(Stored records)
▼

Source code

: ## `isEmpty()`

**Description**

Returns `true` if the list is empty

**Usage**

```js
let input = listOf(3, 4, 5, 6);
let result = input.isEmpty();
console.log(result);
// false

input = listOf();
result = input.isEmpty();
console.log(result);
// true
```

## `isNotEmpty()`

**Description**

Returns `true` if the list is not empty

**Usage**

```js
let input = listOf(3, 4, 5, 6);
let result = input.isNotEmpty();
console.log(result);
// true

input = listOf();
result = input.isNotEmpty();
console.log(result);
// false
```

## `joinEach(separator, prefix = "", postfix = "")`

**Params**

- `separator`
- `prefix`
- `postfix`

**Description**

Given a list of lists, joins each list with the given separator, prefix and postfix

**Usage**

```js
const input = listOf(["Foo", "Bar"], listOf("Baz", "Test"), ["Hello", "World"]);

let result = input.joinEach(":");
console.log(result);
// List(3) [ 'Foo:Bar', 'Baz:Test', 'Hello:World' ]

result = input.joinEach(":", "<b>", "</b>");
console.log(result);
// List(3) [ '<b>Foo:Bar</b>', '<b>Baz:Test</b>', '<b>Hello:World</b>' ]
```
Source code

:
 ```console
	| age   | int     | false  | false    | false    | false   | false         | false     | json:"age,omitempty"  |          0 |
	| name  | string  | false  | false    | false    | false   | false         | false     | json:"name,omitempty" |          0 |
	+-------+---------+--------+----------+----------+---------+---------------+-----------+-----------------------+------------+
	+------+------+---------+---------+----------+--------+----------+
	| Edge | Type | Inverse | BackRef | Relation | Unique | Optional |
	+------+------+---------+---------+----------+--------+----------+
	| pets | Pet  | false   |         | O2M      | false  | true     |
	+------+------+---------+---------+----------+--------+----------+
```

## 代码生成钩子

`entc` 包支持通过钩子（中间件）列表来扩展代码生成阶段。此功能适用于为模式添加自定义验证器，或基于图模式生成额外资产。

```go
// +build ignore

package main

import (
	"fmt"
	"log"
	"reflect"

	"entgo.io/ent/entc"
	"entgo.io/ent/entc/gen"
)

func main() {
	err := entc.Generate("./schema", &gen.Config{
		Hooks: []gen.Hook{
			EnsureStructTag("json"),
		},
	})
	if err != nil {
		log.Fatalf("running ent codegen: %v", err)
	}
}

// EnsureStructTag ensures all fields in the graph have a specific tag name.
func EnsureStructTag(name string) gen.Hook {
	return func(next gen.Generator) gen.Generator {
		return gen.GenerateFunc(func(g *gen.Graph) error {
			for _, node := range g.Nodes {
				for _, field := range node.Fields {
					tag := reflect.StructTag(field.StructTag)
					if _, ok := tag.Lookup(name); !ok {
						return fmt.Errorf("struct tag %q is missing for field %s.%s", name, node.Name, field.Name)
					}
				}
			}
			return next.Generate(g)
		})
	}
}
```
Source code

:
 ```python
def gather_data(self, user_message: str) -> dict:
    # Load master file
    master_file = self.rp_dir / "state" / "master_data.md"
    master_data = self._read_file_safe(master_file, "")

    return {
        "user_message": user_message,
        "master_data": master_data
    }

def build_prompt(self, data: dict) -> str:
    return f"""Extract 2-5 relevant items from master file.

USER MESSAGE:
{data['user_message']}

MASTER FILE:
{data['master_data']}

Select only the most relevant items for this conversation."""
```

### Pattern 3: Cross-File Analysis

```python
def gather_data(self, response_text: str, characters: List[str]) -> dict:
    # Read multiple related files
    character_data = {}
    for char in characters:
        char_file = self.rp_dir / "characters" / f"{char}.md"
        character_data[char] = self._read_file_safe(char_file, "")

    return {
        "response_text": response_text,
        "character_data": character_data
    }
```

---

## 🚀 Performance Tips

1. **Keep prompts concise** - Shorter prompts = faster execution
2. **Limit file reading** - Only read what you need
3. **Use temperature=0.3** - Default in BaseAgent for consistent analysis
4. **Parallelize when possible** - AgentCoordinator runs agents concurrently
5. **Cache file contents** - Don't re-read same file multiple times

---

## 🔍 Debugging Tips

▲

**TASK ITEM:**
Every line of the data above that includes "node" should be listed.

**RESULT:**
			for _, node := range g.Nodes {
				for _, field := range node.Fields {
						return fmt.Errorf("struct tag %q is missing for field %s.%s", name, node.Name, field.Name)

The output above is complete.